I don't want to have to ship apps containing the entire runtime. I'm waiting for the stable ABI.
As well, I'm happy to let the keen early-adopters be the guinea pigs. Xcode 8 only came out today. If you have production apps, it's madness to upgrade on day one. I'll wait a few weeks/months for the remaining bugs to shake out.
Don't get me wrong I'm very pro-Swift. But I'm also mindful of my time and sanity. Switching to a new language sure sounds fun, but not exactly productive (in the short term). When I do switch, I want everything to be rock solid, stable, all the tools, docs and everything.
But I have created a couple of toy projects in Swift, and I'm very excited to start using it properly in a year or two.
I've only recently gotten into iOS development and the state of XCode amazes me. It's awful. Frequent crashes, disappearing tests, syntax highlight shutting down... it really makes me wish there were an alternative.
You can buy AppCode. It's based on IntelliJ, so if you are used to taht it's great.
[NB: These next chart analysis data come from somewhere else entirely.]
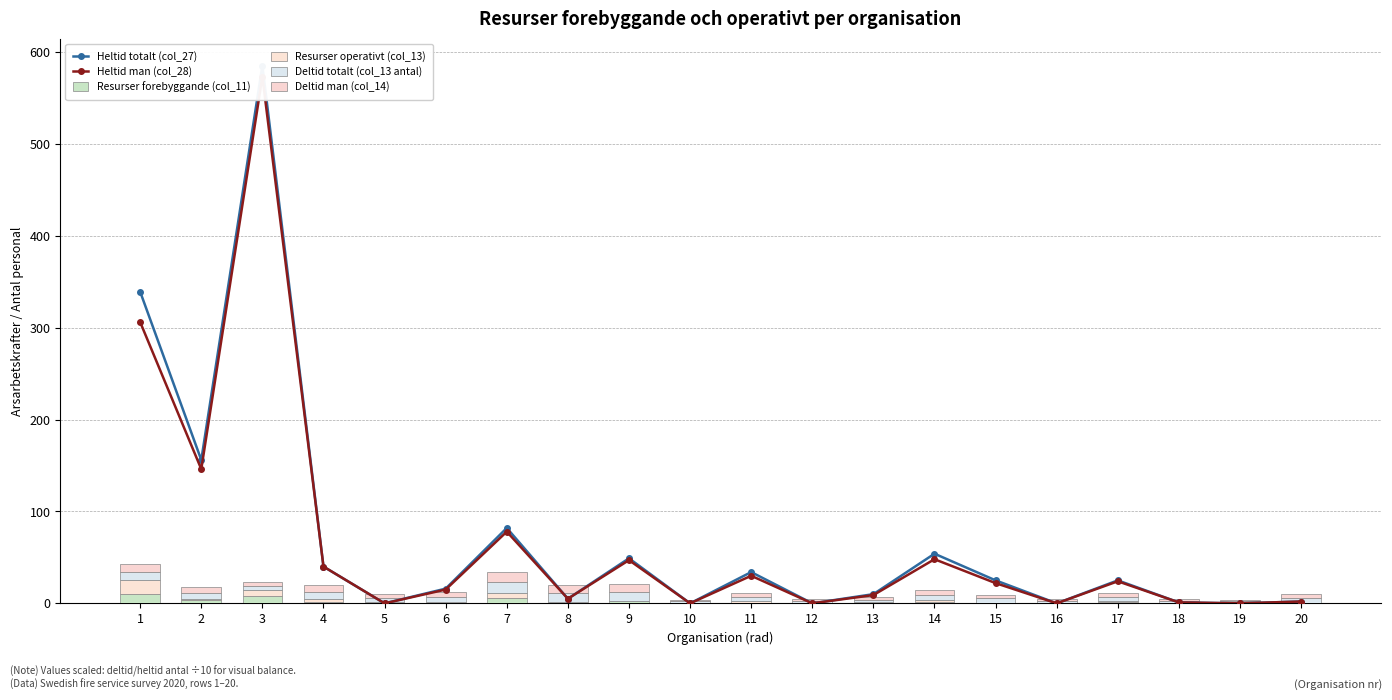

What is the difference between the highest and lowest values at 11?

33.3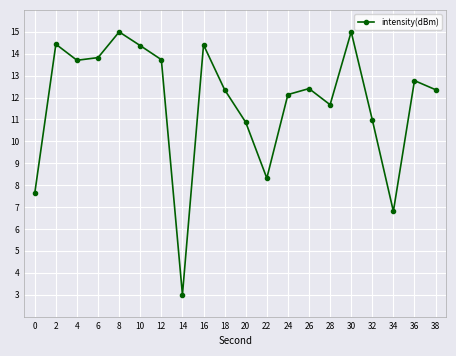

At which category does the data reach its first local peak?

2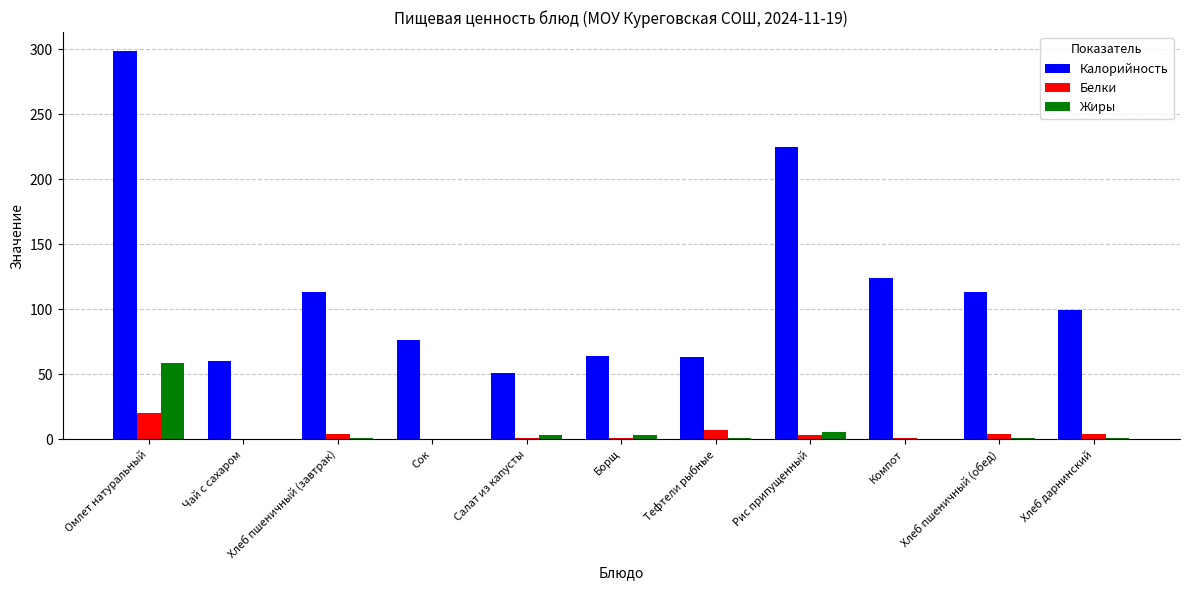

Is it true that Калорийность equals 76.0 at Сок?

True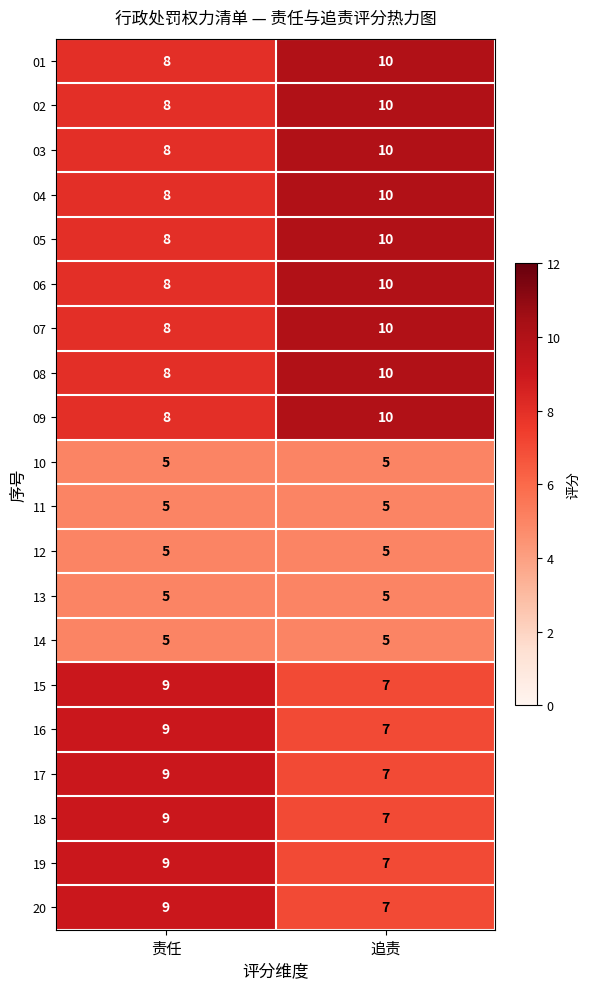

What is the approximate value of 06 at 追责?

10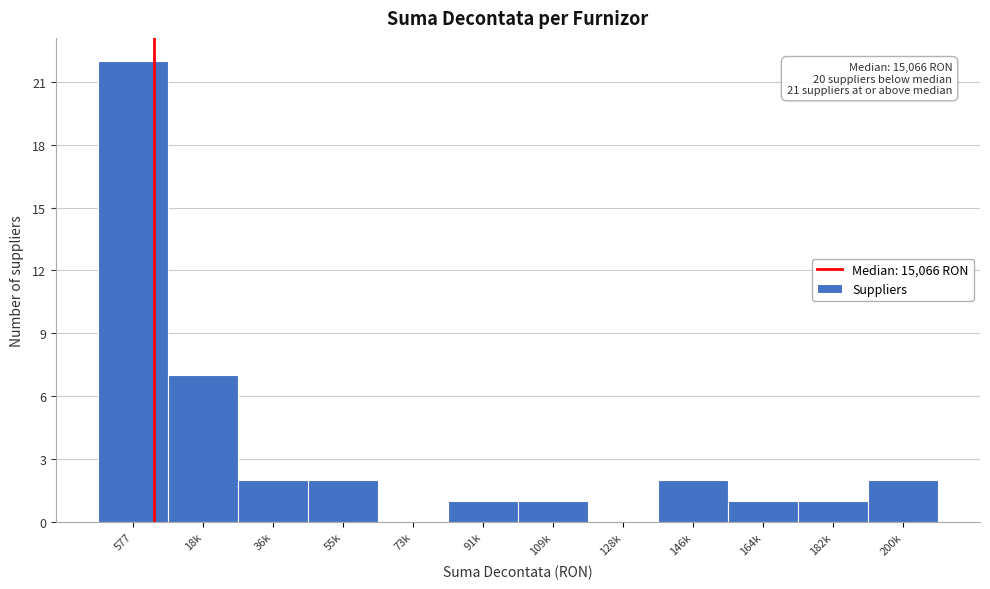

Reading right to left, what are all the values shown in this chart?

200k=2	182k=1	164k=1	146k=2	128k=0	109k=1	91k=1	73k=0	55k=2	36k=2	18k=7	577=22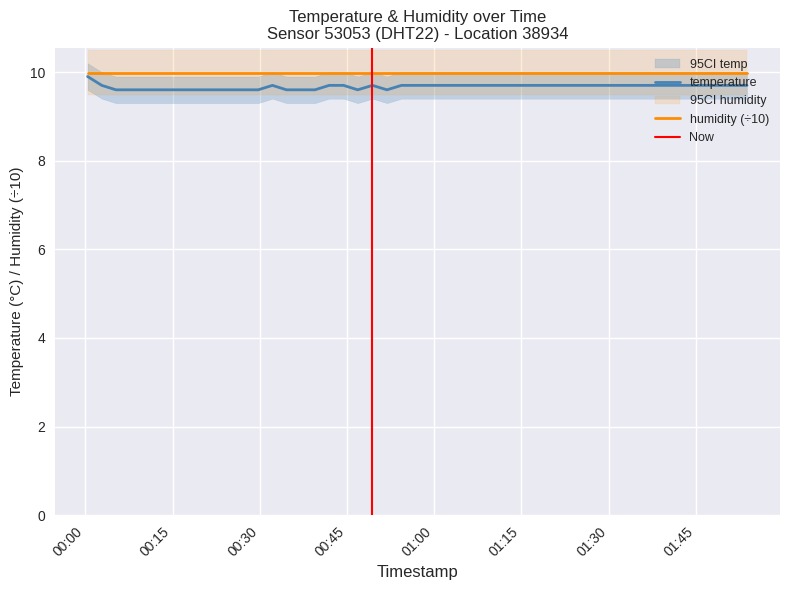

Which category has the highest value across all series?

2023-04-01T00:00:24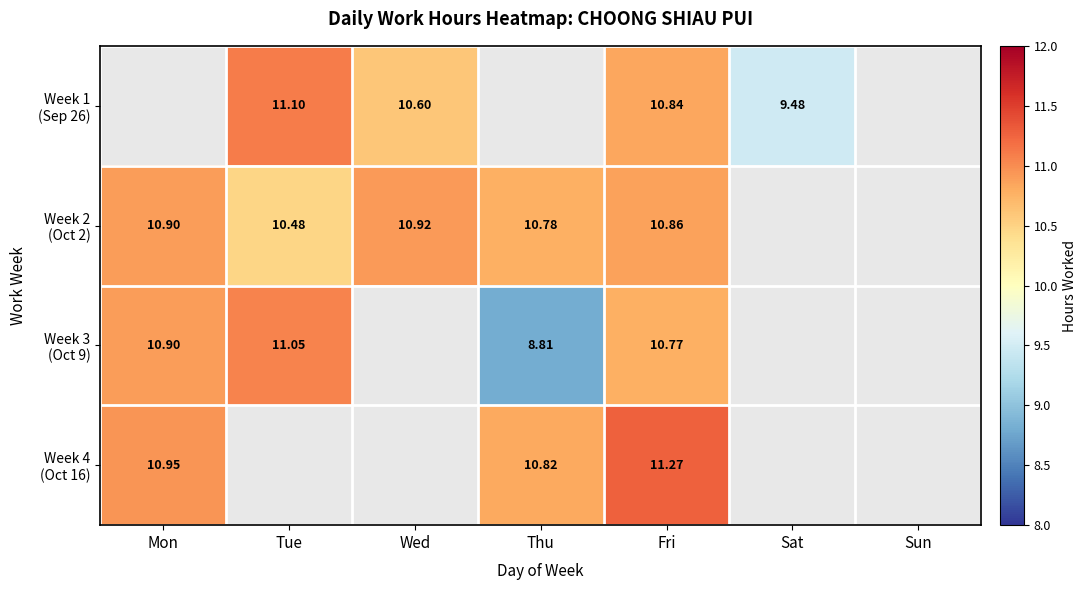

True or false: Week 2 (Oct 2) has a value of 3.4 at Fri.

False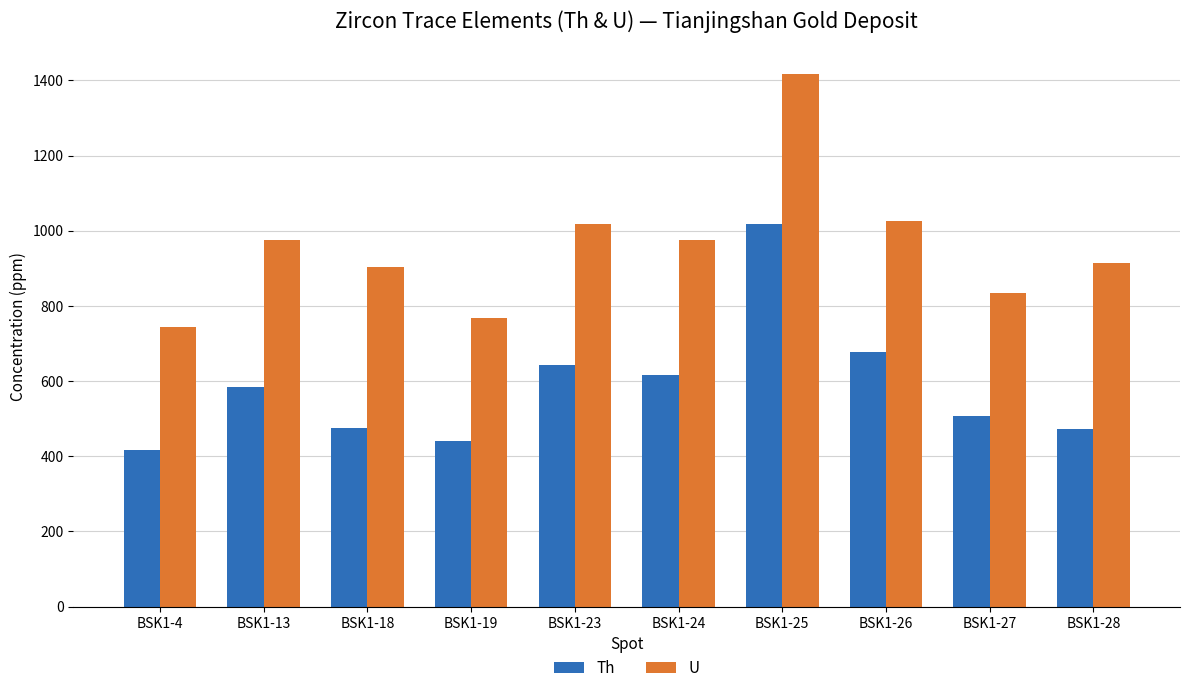

What is the difference between the maximum and second lowest values in the U series?

650.1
But it's not perfect and I usually have both IDEs open when working on iOS (in aprticular, running and debugging are nicer from XCode. I write my code in AppCode and run it from XCode).
There's nothing stopping you from using one. The great thing about OSX is that you can get to the command line just like Linux and use Emacs or Vim. Or even GUI IDEs like Geany if that's what you want.
A lot of this is worse for Swift than it is for Objective-C. Still, I do find it weird that such a mature product (roots going back decades, really) is still so shaky in fundamental areas. In many ways it has actually regressed since e.g. version 3.
I found versions 5 and 6 really buggy. 7 got better but I am waiting a while before going to 8. It is just too risky to upgrade so soon, given its years of buggy releases. It's poor.
"The entire runtime " is about 6 MB, and its inclusion in your app is completely transparent. (Admittedly I'm on the Mac, and there's undoubtedly more of an impact on iOS.)
As well, I'm happy to let the keen early-adopters be the guinea pigs. Xcode 8 only came out today. If you have production apps, it's madness to upgrade on day one. I'll wait a few weeks/months for the remaining bugs to shake out.
Don't get me wrong I'm very pro-Swift. But I'm also mindful of my time and sanity. Switching to a new language sure sounds fun, but not exactly productive (in the short term). When I do switch, I want everything to be rock solid, stable, all the tools, docs and everything.
But I have created a couple of toy projects in Swift, and I'm very excited to start using it properly in a year or two.